- [Work instructions]: From the entries below, copy every line holding the word "Vídeos".

- [Exercise input]:
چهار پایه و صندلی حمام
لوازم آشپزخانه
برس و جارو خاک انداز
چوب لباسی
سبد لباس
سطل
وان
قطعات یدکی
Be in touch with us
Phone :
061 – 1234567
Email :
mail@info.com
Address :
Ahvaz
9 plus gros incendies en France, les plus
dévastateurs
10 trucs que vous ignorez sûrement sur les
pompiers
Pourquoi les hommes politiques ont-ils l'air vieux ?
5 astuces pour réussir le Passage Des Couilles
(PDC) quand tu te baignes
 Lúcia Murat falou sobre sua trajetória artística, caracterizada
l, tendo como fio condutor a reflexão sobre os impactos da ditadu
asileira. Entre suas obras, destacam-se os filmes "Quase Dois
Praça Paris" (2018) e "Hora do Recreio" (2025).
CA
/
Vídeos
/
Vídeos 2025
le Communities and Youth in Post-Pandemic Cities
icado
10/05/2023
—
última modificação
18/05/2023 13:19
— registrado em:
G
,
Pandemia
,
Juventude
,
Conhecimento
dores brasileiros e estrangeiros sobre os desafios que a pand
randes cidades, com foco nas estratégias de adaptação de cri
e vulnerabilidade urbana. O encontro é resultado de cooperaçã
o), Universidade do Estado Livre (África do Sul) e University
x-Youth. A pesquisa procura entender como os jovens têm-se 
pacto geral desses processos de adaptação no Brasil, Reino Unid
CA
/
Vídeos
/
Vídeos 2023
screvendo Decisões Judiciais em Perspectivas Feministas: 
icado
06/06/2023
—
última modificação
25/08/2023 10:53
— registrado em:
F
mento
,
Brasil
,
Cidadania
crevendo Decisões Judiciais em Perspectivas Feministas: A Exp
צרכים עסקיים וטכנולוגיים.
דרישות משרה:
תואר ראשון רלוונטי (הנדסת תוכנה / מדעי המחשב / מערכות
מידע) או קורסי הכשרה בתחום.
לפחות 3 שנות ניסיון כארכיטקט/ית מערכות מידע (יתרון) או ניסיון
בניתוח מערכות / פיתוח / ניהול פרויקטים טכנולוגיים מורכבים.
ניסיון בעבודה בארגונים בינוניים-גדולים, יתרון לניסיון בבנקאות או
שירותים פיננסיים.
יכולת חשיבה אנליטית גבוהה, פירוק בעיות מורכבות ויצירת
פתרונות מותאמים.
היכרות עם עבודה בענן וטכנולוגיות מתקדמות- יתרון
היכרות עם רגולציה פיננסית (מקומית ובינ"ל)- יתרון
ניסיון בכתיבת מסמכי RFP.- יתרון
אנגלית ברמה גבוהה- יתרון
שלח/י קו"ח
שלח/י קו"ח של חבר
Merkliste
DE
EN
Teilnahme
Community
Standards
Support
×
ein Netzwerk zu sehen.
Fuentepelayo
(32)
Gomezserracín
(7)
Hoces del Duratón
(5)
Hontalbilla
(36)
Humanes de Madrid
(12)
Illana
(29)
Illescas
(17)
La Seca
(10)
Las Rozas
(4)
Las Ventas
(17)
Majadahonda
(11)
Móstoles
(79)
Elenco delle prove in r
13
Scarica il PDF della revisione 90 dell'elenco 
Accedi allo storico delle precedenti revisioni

- [Response]:
Vídeos
Vídeos 2025
Vídeos
Vídeos 2023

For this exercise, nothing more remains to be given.